The U.S. residential solar market hit record highs in the third quarter of 2019 with 712 megawatts of solar installed, according to the U.S. Solar Market Insight report from SEIA/WoodMac Power & Renewables. This December pv magazine article notes that the U.S. solar market added 2.6 gigawatts of solar photovoltaics in the third quarter, growing total U.S. solar capacity to 71.3 gigawatts.
More and more companies are joining RE100 and leading the global switch to renewable energy, according to this December pv magazine article.
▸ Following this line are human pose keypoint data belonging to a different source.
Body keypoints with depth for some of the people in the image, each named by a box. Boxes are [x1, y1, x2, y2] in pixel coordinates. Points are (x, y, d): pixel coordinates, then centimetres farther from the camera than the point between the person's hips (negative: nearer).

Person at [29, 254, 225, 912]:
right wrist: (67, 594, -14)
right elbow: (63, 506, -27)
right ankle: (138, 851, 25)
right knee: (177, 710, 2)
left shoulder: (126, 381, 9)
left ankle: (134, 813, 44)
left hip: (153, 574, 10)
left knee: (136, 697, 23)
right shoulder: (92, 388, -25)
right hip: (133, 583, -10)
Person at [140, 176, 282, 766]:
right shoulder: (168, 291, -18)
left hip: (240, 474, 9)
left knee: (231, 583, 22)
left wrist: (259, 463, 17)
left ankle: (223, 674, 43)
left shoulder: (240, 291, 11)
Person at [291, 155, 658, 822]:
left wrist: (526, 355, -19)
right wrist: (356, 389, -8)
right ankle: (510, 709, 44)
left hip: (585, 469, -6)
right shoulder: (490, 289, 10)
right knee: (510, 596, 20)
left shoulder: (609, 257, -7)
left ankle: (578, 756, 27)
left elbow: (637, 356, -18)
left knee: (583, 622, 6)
RE100, the coalition of the world’s largest companies committed to becoming 100 percent powered by renewables experienced a banner year in 2019, growing by over a third, with 40% of that growth coming from Asia and the South Pacific.
Rueters reports on a December study from the Solar Energy Industries Association (SEIA) on the impact of the Trump administration tariffs on imported panels. Global panel prices have continued to fall due to an oversupply in top producer China, yet the report found that U.S. solar prices are among the highest in the world.
A November Axios article points to the Lawrence Berkeley National Labs report, Tracking the Sun, that underscores how distributed system sizes have been growing, partly reflecting increasing module efficiencies, as many systems are space-constrained based on available roof area. In the residential sector, the median system has nearly tripled this century to 6.4 kilowatts as of last year.
This November Utility Dive article says renewables continue to get cheaper, just not as fast as before, according to an annual Lazard analysis. Continued declines in the cost of renewable technologies are pressuring conventional resources, and onshore wind costs have declined a more modest 7 percent annually.
Analyst Philip Shen, of Roth Capital Partners, noted the above projection in his most recent October Solar Snapshot newsletter, pv magazine reports. Shen says that interviews with significant suppliers suggests growth greater than 25 percent, while interviews with executives at Solar Power International suggested their estimations are conservative and that 30-50 percent growth is not out of question.
In October, the PV maker officially completed its massive manufacturing facility in Lake Township, Ohio, which brings it to 1.9 GW of manufacturing capacity in the state, pv magazine reports. The factory will help to meet the overwhelming demand for the company’s thin-film, cadmium telluride, Series 6 modules. Earlier this year Hanwha Q Cells opened a 1.7 GW PV module factory in Georgia.
General Electric is not one of the companies that is associated with a serious embrace of the energy transition, and for good reason, pv magazine notes in this October article. From spring 2017 through the fall of 2018, GE’s stock collapsed, leading to a 74 percent decline in market capitalization, and a loss of $193 billion to investors. That is slowly changing with a new emphasis on distributed solar.
The most dramatic company in energy announced in October record breaking battery storage deployment, pv magazine reports. Until recent quarters, Tesla’s battery cell manufacturing capacity was constrained and devoted almost entirely to its electric vehicle division. That constraint has eased, allowing the company to edge out its previous record mark of 415 MWh of storage, set in Q2 2019.